◆ Task details
Repeat each of the following lines word for word.

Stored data
┌────────

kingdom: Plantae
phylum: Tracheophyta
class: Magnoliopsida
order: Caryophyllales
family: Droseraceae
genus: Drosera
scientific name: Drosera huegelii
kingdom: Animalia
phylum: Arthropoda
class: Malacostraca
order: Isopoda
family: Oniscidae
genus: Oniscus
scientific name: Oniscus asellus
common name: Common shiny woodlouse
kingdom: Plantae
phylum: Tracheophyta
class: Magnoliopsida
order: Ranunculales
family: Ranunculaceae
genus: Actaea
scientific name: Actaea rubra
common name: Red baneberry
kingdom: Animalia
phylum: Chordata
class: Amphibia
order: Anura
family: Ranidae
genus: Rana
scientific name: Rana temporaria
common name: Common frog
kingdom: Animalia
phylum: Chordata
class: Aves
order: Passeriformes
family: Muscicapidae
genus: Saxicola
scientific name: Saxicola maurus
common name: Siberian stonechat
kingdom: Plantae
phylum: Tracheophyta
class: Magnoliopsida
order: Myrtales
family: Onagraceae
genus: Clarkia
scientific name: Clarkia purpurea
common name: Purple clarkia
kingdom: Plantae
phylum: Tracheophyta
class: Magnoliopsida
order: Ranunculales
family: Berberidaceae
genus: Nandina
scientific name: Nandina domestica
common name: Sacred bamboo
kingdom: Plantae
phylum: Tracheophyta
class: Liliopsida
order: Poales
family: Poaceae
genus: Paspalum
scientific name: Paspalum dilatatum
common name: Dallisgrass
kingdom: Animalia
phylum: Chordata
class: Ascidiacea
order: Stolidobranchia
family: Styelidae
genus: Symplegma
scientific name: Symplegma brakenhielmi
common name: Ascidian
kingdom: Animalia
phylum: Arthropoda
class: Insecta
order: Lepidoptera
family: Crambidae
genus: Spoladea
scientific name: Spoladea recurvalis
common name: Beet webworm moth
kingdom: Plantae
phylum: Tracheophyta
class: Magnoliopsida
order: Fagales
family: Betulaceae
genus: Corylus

└────────

◆ Exercise answer
kingdom: Plantae
phylum: Tracheophyta
class: Magnoliopsida
order: Caryophyllales
family: Droseraceae
genus: Drosera
scientific name: Drosera huegelii
kingdom: Animalia
phylum: Arthropoda
class: Malacostraca
order: Isopoda
family: Oniscidae
genus: Oniscus
scientific name: Oniscus asellus
common name: Common shiny woodlouse
kingdom: Plantae
phylum: Tracheophyta
class: Magnoliopsida
order: Ranunculales
family: Ranunculaceae
genus: Actaea
scientific name: Actaea rubra
common name: Red baneberry
kingdom: Animalia
phylum: Chordata
class: Amphibia
order: Anura
family: Ranidae
genus: Rana
scientific name: Rana temporaria
common name: Common frog
kingdom: Animalia
phylum: Chordata
class: Aves
order: Passeriformes
family: Muscicapidae
genus: Saxicola
scientific name: Saxicola maurus
common name: Siberian stonechat
kingdom: Plantae
phylum: Tracheophyta
class: Magnoliopsida
order: Myrtales
family: Onagraceae
genus: Clarkia
scientific name: Clarkia purpurea
common name: Purple clarkia
kingdom: Plantae
phylum: Tracheophyta
class: Magnoliopsida
order: Ranunculales
family: Berberidaceae
genus: Nandina
scientific name: Nandina domestica
common name: Sacred bamboo
kingdom: Plantae
phylum: Tracheophyta
class: Liliopsida
order: Poales
family: Poaceae
genus: Paspalum
scientific name: Paspalum dilatatum
common name: Dallisgrass
kingdom: Animalia
phylum: Chordata
class: Ascidiacea
order: Stolidobranchia
family: Styelidae
genus: Symplegma
scientific name: Symplegma brakenhielmi
common name: Ascidian
kingdom: Animalia
phylum: Arthropoda
class: Insecta
order: Lepidoptera
family: Crambidae
genus: Spoladea
scientific name: Spoladea recurvalis
common name: Beet webworm moth
kingdom: Plantae
phylum: Tracheophyta
class: Magnoliopsida
order: Fagales
family: Betulaceae
genus: Corylus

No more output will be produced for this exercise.